The daffodil blossoms were discarded until the 1934 parade, when they decorated the vehicles and bicycles that wound through Puyallup and neighboring towns. The parade grew into the Spring Fair and Daffodil Festival, which has become one of Pierce County’s major events, a fixture every year except during World War II, 1943-1945.
The festival is held after the daffodil season is over, rather than in mid-season, as was the early tradition. The Daffodil Festival organization has juggled the date to work closer to Easter, and recently “to coincide with the Puyallup Spring Fair” (Kawada). “The heyday of a national advertising campaign for the Valley’s daffodil trade came in April 1957 when the Marshall Field Department Store in Chicago filled its nine floors with the flowers” (Price-Anderson, P. 155).

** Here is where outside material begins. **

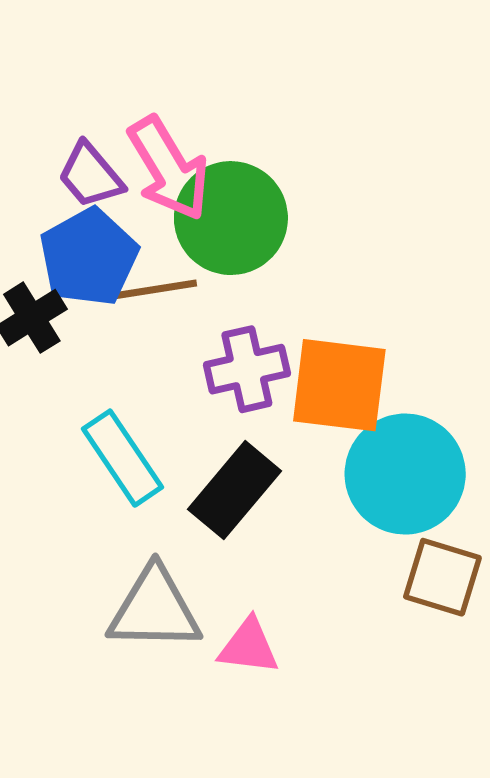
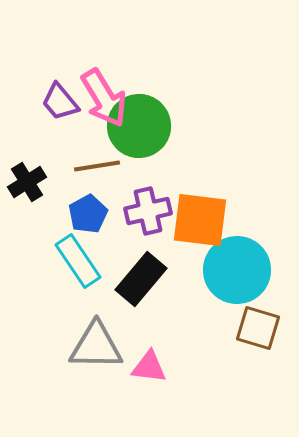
blue pentagon: (89, 257) -> (88, 214), moved, size x0.7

The Puyallup Valley flower industry, however, like all valley agricultural industries, has fallen victim to increasing suburbanization, as housing tracts, malls, and industry encroach inexorably on farms and fields. In 2007 there were fewer than 300 acres in daffodils, about 250 acres at the Roger Knutson farm, and only six acres at the historic Van Lierop farm, which once comprised 200 acres. “Everything cost more, yet we get the same prices as we did 20-30 years ago,” lamented Neil Van Lierop. “It’s not working out so good.” Van Lierop’s father, Simon, a fourth-generation bulb farmer from the Netherlands, had come to the Puyallup Valley in 1929.
Puyallup's Daffodil Festival
The Daffodil Festival is now institutionalized, a year-round production managed by a mostly volunteer, nonprofit 501(c) (3) organization. There is only one full-time employee. It oversees several events through the year, including several other parades.
The process of choosing parade princesses from 22 participating Pierce County high schools is a mini-industry itself. “The festival is not just about daffodils. There are the scholarships, $40,000 worth, that we give out to the court,” said Susan McGuire, the Festival’s vice-president for public relations. She has been active in the organization since 1999. And, as a member of the Pacific Northwest Hosting Association, the Daffodil Festival participates in other similar events around the Pacific Northwest, “spreading the word about the beautiful things in Pierce County,” McGuire said.
The Daffodil Parade actually consists of four parades in one, appearing in Tacoma, Puyallup, Sumner, and Orting in one day. “I don’t think there’s another parade out there that does that,” McGuire said. Nearly 118,000 spectators viewed the 2007 parade, she said.